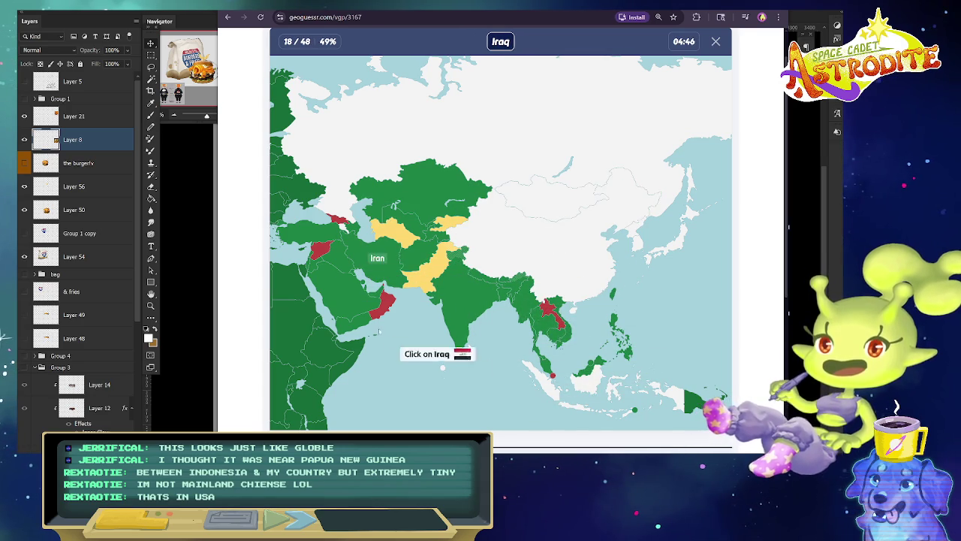
click(338, 255)
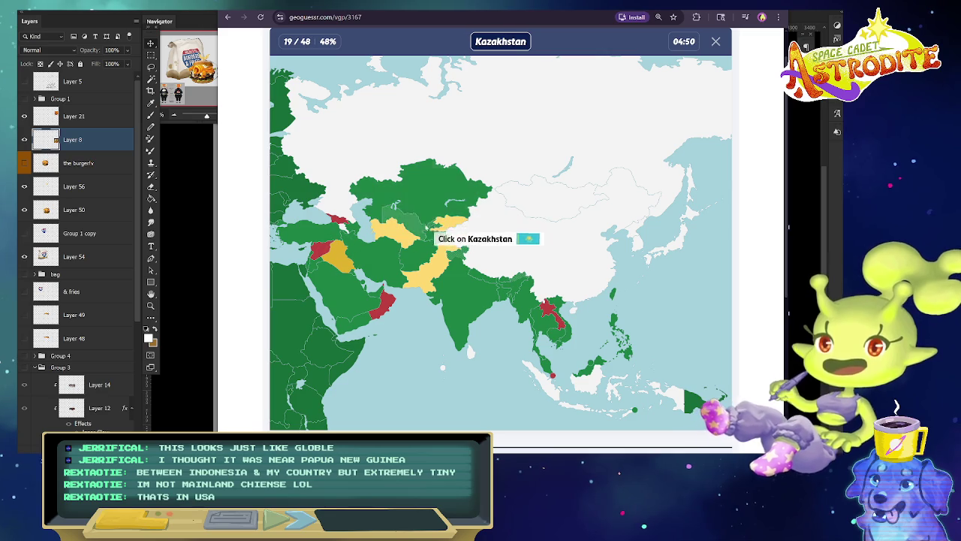
click(423, 211)
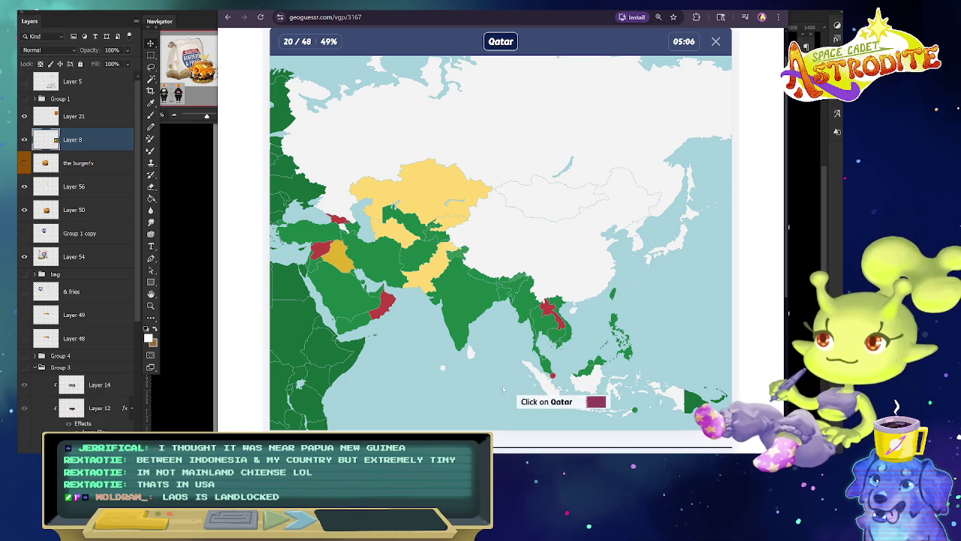
click(383, 304)
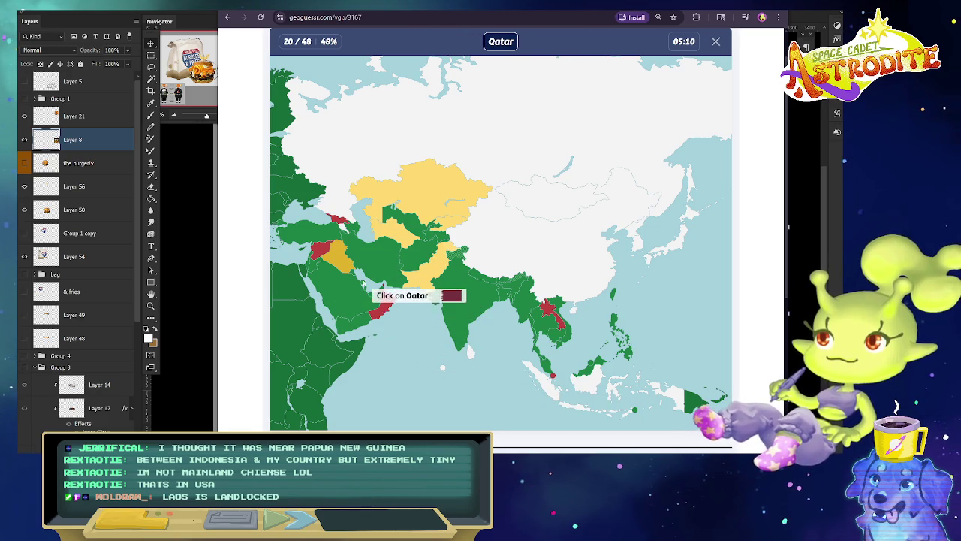
click(367, 295)
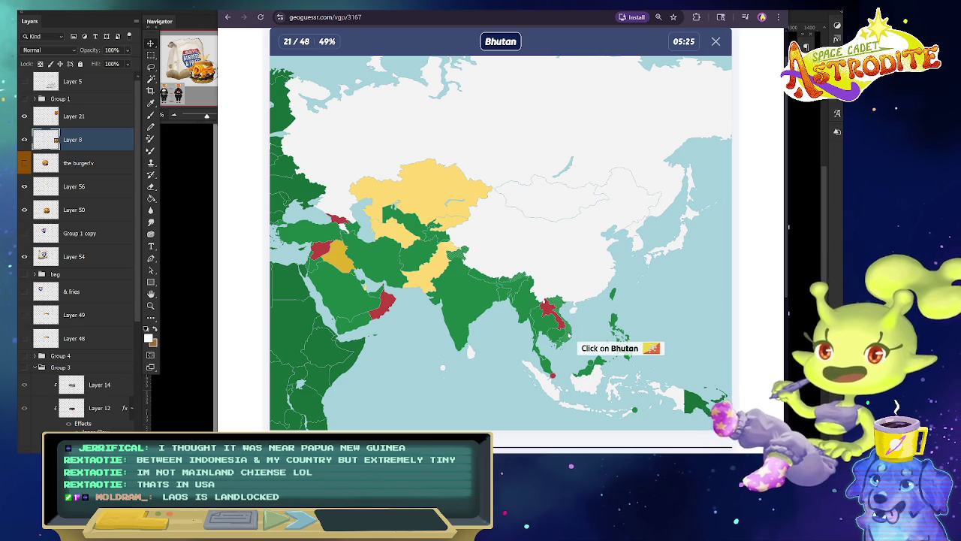
click(556, 335)
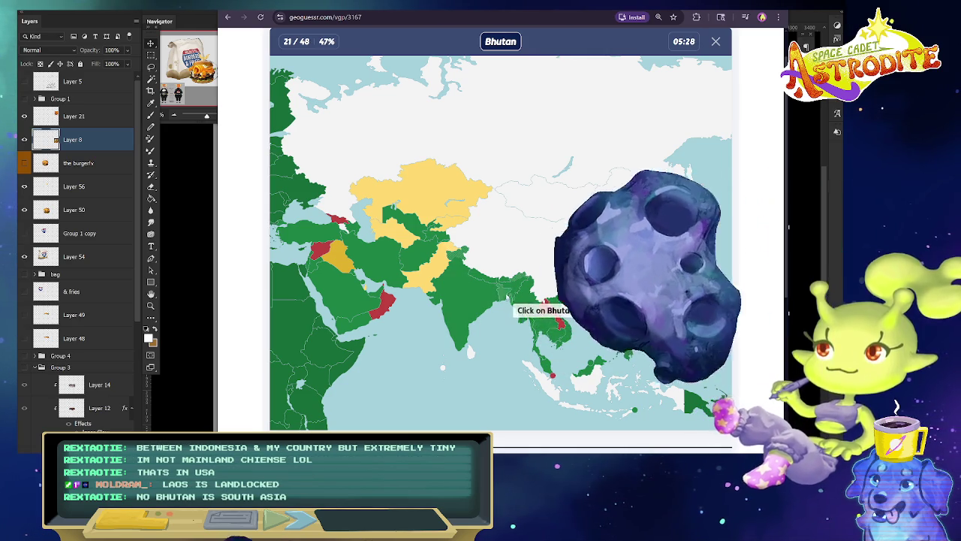
click(510, 291)
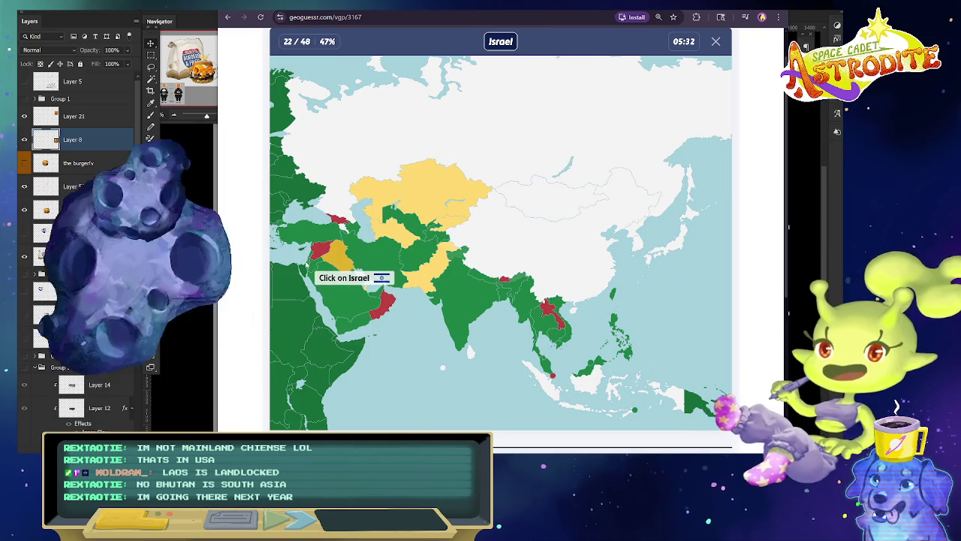
Place Israel, Taiwan, Vietnam, Yemen, Bangladesh and Lebanon on the map.
click(286, 272)
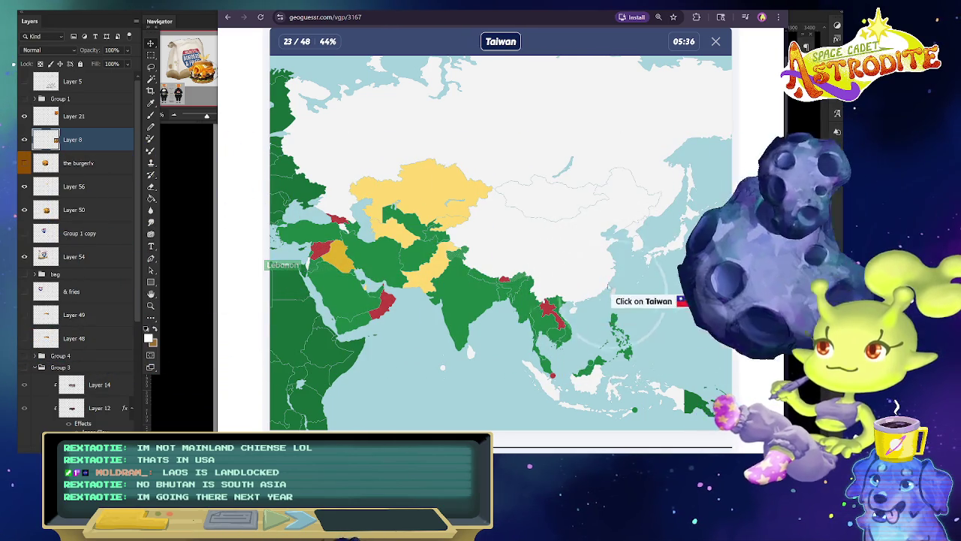
click(624, 308)
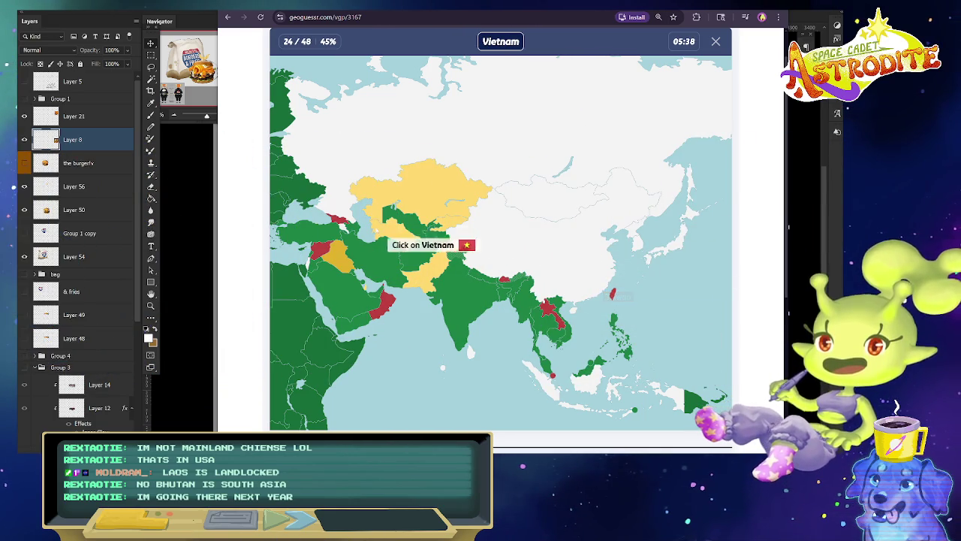
click(572, 329)
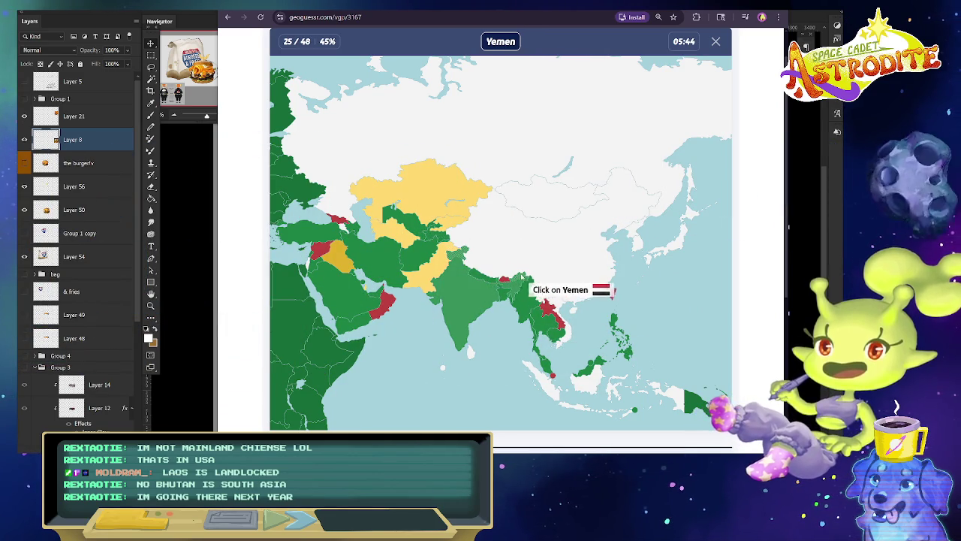
click(354, 278)
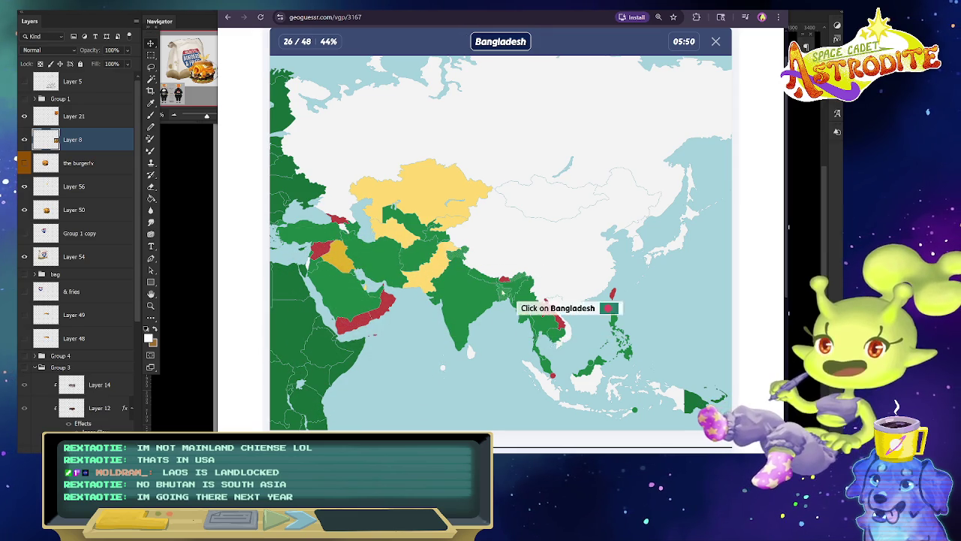
click(513, 294)
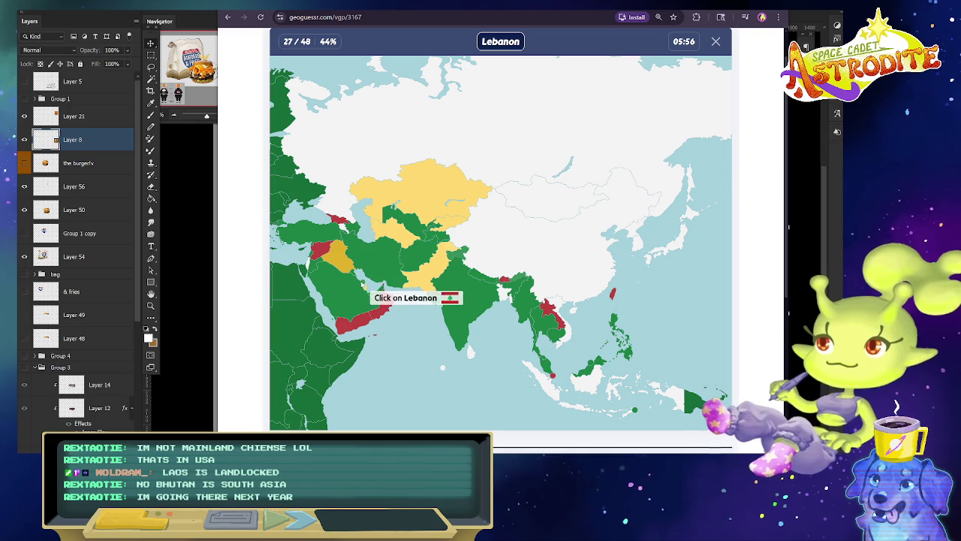
click(286, 226)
****************
WORK TO BE COMPLETED: Restate all of the material above word for word, excluding the pictures.

EXERCISE OUTPUT:
click(338, 255)
click(423, 211)
click(383, 304)
click(367, 295)
click(556, 335)
click(510, 291)
Place Israel, Taiwan, Vietnam, Yemen, Bangladesh and Lebanon on the map.
click(286, 272)
click(624, 308)
click(572, 329)
click(354, 278)
click(513, 294)
click(286, 226)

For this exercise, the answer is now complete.